» **Problem to work on**
Starting at the line that holds "X589Y516D01*" and stopping at the line that holds "X1353Y235D01*", restate the records below word for word, with both of those lines included.
>>>>>
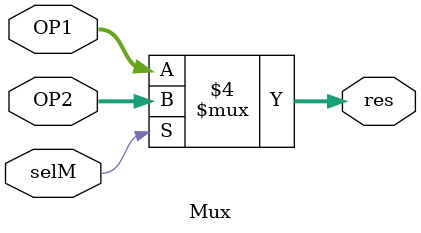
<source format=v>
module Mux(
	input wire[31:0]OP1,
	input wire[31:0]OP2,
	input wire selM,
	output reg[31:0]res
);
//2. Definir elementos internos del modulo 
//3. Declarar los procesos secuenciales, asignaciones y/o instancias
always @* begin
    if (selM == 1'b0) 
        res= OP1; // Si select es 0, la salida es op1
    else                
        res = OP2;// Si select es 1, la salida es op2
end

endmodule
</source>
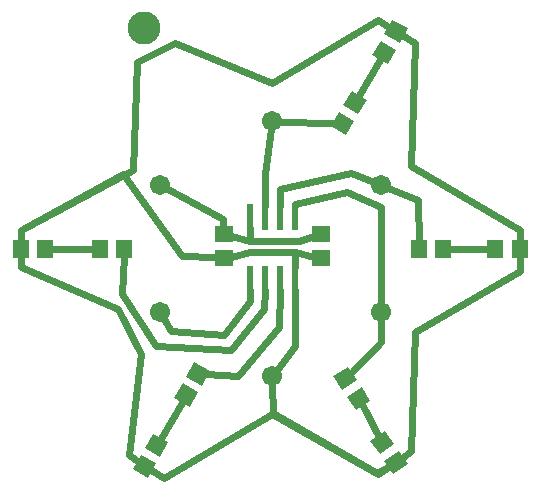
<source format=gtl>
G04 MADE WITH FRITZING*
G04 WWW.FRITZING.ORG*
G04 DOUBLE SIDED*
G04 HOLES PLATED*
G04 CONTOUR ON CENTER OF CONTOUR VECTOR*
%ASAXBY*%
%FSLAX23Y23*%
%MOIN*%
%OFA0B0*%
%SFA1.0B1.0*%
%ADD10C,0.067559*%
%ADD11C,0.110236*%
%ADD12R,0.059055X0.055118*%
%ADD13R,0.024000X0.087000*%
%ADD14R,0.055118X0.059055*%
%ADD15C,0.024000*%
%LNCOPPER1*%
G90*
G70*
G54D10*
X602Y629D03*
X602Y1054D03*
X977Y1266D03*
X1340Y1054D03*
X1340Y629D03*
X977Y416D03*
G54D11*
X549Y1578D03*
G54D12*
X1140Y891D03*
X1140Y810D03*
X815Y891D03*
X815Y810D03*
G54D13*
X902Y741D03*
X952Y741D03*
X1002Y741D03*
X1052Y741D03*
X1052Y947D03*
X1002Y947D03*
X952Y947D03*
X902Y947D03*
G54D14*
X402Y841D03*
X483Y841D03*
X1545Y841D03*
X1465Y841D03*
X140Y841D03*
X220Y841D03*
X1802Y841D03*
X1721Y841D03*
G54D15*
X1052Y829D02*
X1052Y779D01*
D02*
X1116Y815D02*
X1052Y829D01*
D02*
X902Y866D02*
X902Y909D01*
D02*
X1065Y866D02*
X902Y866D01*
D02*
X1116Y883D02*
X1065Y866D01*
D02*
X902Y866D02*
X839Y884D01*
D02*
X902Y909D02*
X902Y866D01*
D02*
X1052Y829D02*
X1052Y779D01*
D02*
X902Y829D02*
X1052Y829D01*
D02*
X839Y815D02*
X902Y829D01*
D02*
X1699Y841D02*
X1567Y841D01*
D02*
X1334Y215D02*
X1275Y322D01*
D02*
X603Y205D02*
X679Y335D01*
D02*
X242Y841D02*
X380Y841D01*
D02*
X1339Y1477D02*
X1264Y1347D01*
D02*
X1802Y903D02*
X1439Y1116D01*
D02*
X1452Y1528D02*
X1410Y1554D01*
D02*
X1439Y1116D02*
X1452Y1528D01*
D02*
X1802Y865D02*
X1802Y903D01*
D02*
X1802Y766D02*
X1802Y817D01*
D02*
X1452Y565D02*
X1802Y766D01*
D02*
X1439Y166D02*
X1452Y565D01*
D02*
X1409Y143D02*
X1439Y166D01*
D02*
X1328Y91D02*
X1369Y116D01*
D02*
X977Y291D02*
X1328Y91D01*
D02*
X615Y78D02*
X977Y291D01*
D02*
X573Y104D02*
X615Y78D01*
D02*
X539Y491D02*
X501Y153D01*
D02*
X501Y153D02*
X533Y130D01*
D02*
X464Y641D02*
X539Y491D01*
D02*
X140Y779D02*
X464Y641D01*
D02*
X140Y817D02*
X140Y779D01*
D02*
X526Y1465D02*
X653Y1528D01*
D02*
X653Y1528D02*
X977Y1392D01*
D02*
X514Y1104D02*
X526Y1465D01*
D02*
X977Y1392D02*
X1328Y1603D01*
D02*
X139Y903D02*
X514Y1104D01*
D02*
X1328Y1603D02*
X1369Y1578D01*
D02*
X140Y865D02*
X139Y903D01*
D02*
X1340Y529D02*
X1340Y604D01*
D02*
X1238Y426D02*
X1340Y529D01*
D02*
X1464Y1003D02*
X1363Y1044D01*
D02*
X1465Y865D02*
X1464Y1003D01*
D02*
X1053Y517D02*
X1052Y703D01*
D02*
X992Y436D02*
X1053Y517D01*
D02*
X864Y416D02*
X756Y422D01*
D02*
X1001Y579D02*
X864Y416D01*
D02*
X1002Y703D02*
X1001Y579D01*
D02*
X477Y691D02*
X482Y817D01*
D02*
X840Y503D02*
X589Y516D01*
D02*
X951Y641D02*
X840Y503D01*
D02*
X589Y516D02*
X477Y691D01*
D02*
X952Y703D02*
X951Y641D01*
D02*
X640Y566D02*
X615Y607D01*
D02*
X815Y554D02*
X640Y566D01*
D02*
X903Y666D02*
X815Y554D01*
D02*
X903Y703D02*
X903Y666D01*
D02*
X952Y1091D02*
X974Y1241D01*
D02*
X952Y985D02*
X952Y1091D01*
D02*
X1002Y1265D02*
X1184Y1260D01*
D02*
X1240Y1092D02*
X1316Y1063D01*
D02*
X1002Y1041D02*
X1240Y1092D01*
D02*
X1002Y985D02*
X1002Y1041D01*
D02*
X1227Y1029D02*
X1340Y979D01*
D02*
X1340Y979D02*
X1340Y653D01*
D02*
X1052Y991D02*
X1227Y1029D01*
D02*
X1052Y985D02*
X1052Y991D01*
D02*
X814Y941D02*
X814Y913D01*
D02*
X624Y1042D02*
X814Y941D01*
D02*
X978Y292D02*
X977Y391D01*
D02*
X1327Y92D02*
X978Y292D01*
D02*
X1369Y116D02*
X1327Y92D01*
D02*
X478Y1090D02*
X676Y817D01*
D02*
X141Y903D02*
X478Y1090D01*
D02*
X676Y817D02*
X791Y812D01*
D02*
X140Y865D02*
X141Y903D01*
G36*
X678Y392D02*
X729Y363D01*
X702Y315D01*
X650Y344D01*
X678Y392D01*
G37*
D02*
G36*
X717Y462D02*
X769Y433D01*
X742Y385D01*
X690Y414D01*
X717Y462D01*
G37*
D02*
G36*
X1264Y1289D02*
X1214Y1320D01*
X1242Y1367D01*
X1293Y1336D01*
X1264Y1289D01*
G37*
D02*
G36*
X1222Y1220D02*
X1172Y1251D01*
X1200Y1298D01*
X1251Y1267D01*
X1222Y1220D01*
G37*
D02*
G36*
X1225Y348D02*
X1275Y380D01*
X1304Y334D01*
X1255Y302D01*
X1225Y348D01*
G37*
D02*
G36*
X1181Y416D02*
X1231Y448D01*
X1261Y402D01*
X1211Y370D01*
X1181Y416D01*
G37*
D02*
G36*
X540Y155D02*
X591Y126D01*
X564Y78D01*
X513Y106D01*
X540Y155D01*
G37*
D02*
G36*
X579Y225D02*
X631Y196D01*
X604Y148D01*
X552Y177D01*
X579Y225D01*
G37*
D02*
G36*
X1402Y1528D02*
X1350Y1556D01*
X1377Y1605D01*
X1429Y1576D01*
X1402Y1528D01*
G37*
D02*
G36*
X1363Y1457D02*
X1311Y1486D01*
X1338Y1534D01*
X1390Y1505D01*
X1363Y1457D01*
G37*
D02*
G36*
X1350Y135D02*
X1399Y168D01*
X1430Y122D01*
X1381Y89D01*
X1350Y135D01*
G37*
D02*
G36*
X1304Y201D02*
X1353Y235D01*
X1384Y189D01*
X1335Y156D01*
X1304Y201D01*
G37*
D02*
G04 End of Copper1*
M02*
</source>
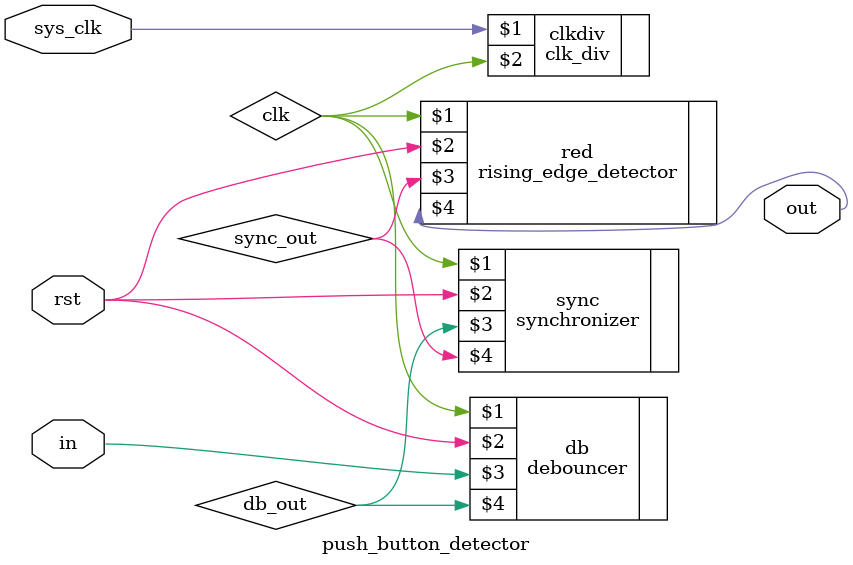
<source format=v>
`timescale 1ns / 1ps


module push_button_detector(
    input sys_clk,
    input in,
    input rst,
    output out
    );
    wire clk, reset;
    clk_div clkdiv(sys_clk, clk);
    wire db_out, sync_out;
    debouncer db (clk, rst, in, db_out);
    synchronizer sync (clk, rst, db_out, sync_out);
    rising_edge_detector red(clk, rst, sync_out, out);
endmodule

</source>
<<<<<
>>>>>
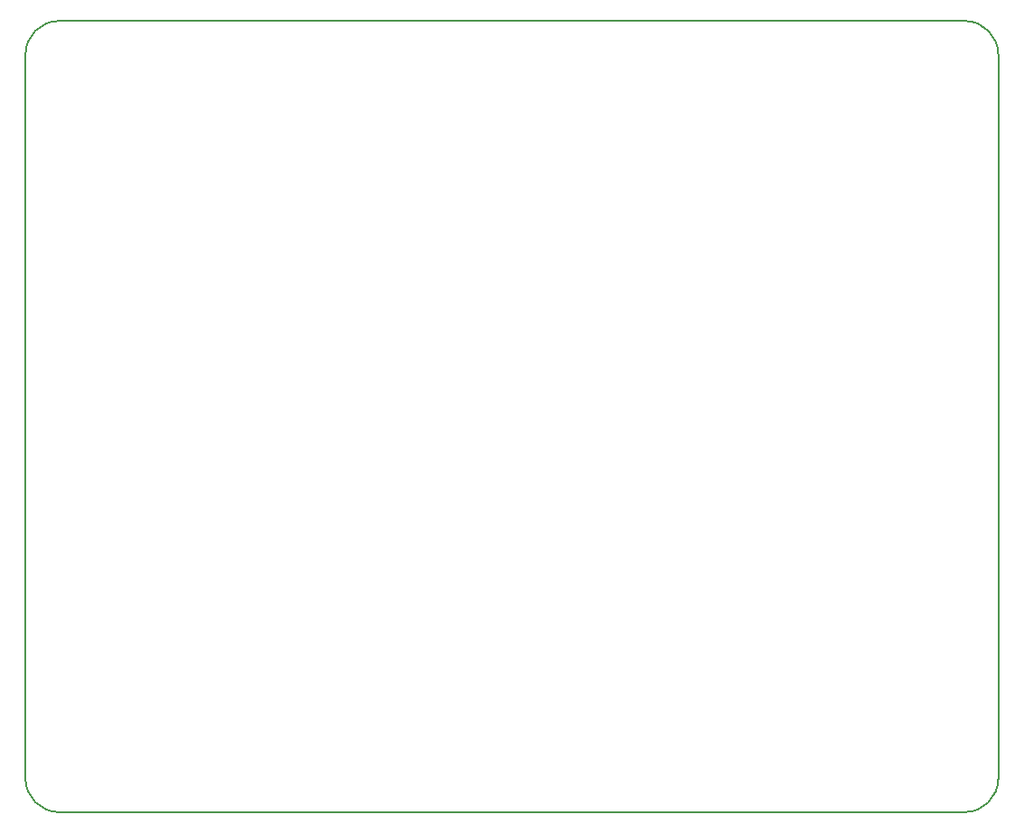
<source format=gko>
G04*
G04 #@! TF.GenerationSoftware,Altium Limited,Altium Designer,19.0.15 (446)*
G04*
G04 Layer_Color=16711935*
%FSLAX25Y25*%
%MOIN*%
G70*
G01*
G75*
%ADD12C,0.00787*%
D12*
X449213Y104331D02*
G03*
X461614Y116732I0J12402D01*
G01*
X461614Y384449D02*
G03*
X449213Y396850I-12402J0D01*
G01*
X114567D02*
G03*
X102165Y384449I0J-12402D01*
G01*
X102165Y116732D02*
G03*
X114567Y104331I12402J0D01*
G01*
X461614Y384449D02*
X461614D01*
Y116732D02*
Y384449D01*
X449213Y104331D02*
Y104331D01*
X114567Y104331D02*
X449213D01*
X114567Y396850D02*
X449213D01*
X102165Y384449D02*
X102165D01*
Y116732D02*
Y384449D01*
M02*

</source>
<<<<<
» **Reply to the task**
X589Y516D01*
D02*
X951Y641D02*
X840Y503D01*
D02*
X589Y516D02*
X477Y691D01*
D02*
X952Y703D02*
X951Y641D01*
D02*
X640Y566D02*
X615Y607D01*
D02*
X815Y554D02*
X640Y566D01*
D02*
X903Y666D02*
X815Y554D01*
D02*
X903Y703D02*
X903Y666D01*
D02*
X952Y1091D02*
X974Y1241D01*
D02*
X952Y985D02*
X952Y1091D01*
D02*
X1002Y1265D02*
X1184Y1260D01*
D02*
X1240Y1092D02*
X1316Y1063D01*
D02*
X1002Y1041D02*
X1240Y1092D01*
D02*
X1002Y985D02*
X1002Y1041D01*
D02*
X1227Y1029D02*
X1340Y979D01*
D02*
X1340Y979D02*
X1340Y653D01*
D02*
X1052Y991D02*
X1227Y1029D01*
D02*
X1052Y985D02*
X1052Y991D01*
D02*
X814Y941D02*
X814Y913D01*
D02*
X624Y1042D02*
X814Y941D01*
D02*
X978Y292D02*
X977Y391D01*
D02*
X1327Y92D02*
X978Y292D01*
D02*
X1369Y116D02*
X1327Y92D01*
D02*
X478Y1090D02*
X676Y817D01*
D02*
X141Y903D02*
X478Y1090D01*
D02*
X676Y817D02*
X791Y812D01*
D02*
X140Y865D02*
X141Y903D01*
G36*
X678Y392D02*
X729Y363D01*
X702Y315D01*
X650Y344D01*
X678Y392D01*
G37*
D02*
G36*
X717Y462D02*
X769Y433D01*
X742Y385D01*
X690Y414D01*
X717Y462D01*
G37*
D02*
G36*
X1264Y1289D02*
X1214Y1320D01*
X1242Y1367D01*
X1293Y1336D01*
X1264Y1289D01*
G37*
D02*
G36*
X1222Y1220D02*
X1172Y1251D01*
X1200Y1298D01*
X1251Y1267D01*
X1222Y1220D01*
G37*
D02*
G36*
X1225Y348D02*
X1275Y380D01*
X1304Y334D01*
X1255Y302D01*
X1225Y348D01*
G37*
D02*
G36*
X1181Y416D02*
X1231Y448D01*
X1261Y402D01*
X1211Y370D01*
X1181Y416D01*
G37*
D02*
G36*
X540Y155D02*
X591Y126D01*
X564Y78D01*
X513Y106D01*
X540Y155D01*
G37*
D02*
G36*
X579Y225D02*
X631Y196D01*
X604Y148D01*
X552Y177D01*
X579Y225D01*
G37*
D02*
G36*
X1402Y1528D02*
X1350Y1556D01*
X1377Y1605D01*
X1429Y1576D01*
X1402Y1528D01*
G37*
D02*
G36*
X1363Y1457D02*
X1311Y1486D01*
X1338Y1534D01*
X1390Y1505D01*
X1363Y1457D01*
G37*
D02*
G36*
X1350Y135D02*
X1399Y168D01*
X1430Y122D01*
X1381Y89D01*
X1350Y135D01*
G37*
D02*
G36*
X1304Y201D02*
X1353Y235D01*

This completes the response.